Hi, I pay my rent by fixing people's AI code for them so that they can continue to develop their software, usually video games. The code-fixing process above is fictional, I didn't want to out any clients, I did actually write code for tax season for kingdoms/provinces/holdings, but that was for my own TTRPG software aid and I don't use AI in my own code. If you've debugged AI code, you can probably already tell I have a lot of experienced cleaning up AI code and know exactly what it likes to do, (the above is based on cleaning up after a specific model, even, which some people might recognize).
I've read bad code written by people. I've read truly bad code by people who thought they were being very clever. I've read hyper-optimized code where I had to do deep research into the compiler to understand what was happening. AI code . . . is insidious. I can get used to reading someone's assembly code programming, recognize and trust their patterns and recognize their bugs. AI code, it doesn't actually have patterns. I know what it likes to do, but I can never trust that those patterns are buggy, or that those patterns are reliable. I can tell when I see human patterns that, oh, I need to look out for off-by-one errors in this guy's code, I need to look for pointers grabbing the wrong offsets in this part of the codebase, I can get into a rhythm of predicting and finding many of their bugs before even figuring out what's happening. With AI code, there's not even necessarily any line or function that's "bugged", so much as there was never any logic to how anything was constructed in the first place. I often to need to understand the whole system to fix what would, for a human codebase, probably be fairly trivial to find and sort out. If a human could code like AI, they would be exceptional: they would have to be able to hold the entirety of the codebase and the program state in their head, and almost certainly as a result when actually writing code would produce very well-designed and well-executed code. No human would code like AI because there's no sense in switching logical approaches every function, and if they did, they'd be the type of person who would never be able to produce something that appears to work correctly at the end. (And the good ones up for a challenge would probably run out of creativity thinking up new ways each function could take a needlessly different logical approach).

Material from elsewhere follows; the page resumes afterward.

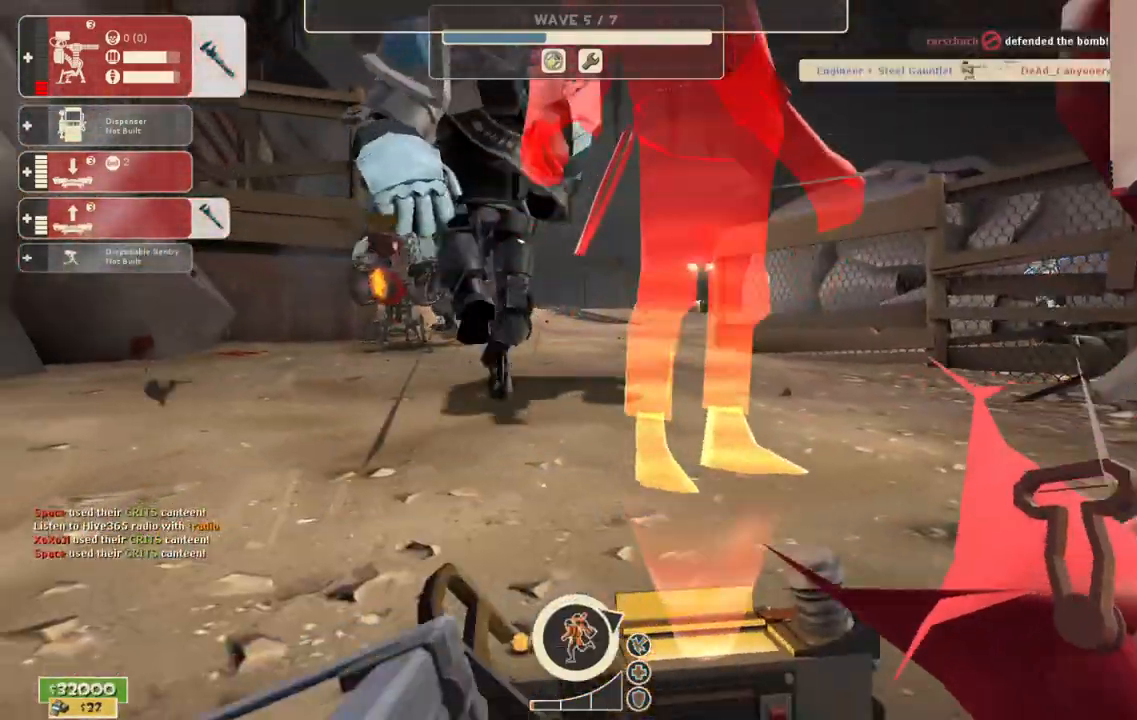
{"buttons": [], "left_stick": "center", "right_stick": "center", "events": []}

And for this reason also, no collection of humans would ever produce AI-like code either. Whoever goes in last and cleans up the code would, well, clean up the code. You might, and often do, end up with several layers of design sticking around because no one ever cleans up fully, (and because of skew, they might not be able to), but there's lines of logic you can follow, and very often you start being able to recognize which programmer wrote which parts of a codebase because you can follow their logic.

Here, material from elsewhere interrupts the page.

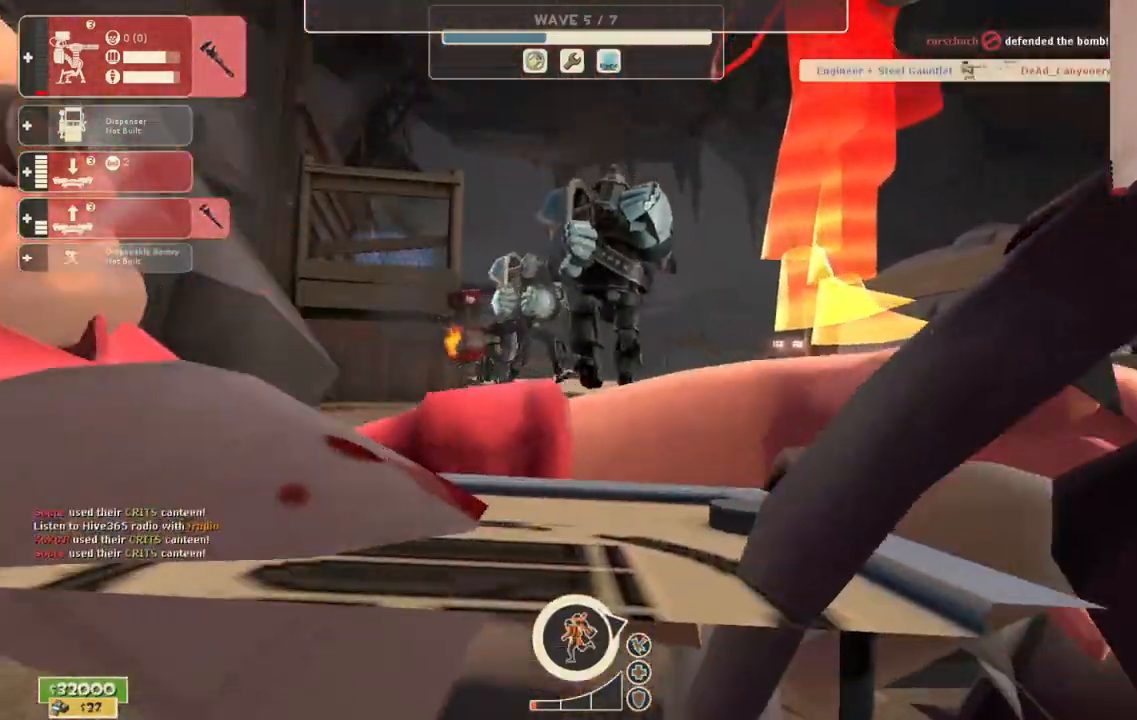
{"buttons": [], "left_stick": "center", "right_stick": "center", "events": []}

If you had an infinite sequence describing the number of programmers working on a program with an amount of version skew that prevents redesigning and fixes memory locations and memory structures, then the limit of that function would resemble AI code.

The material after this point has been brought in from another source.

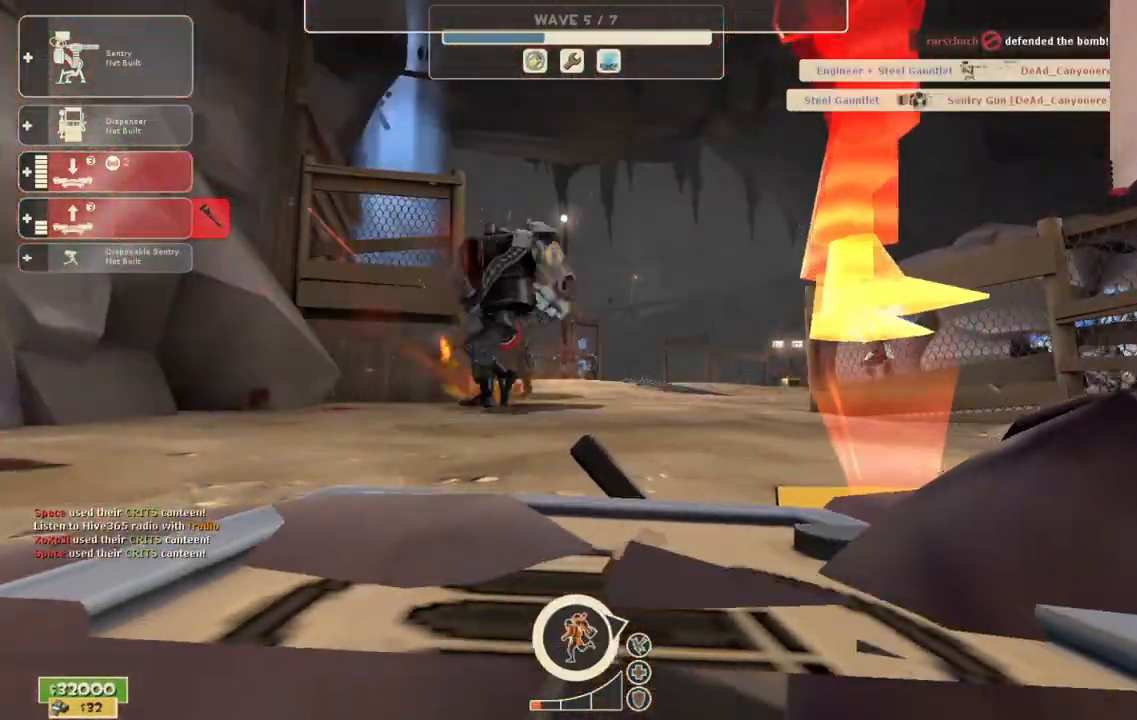
{"buttons": [], "left_stick": "center", "right_stick": "center", "events": []}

And that's the trap of it all, really. It seems to really save you time, it seems to get everything right, and then one day it suddenly stops helping you at all because it can't read its own bloody mess, you can't read its bloody mess, you can't add the feature you want to your codebase, and you have code that looks like a million competent engineers wrote it, each with their own idea how, and none of them cleaned up anything or tried to adopt anyone else's approach. And then you hire me, and I'm able to afford another tattoo and a night on the town with a partner.
(and yeah, very often I just delete the code entirely and start fresh rather than trying to clean up the AI codebase. It's just faster that way.)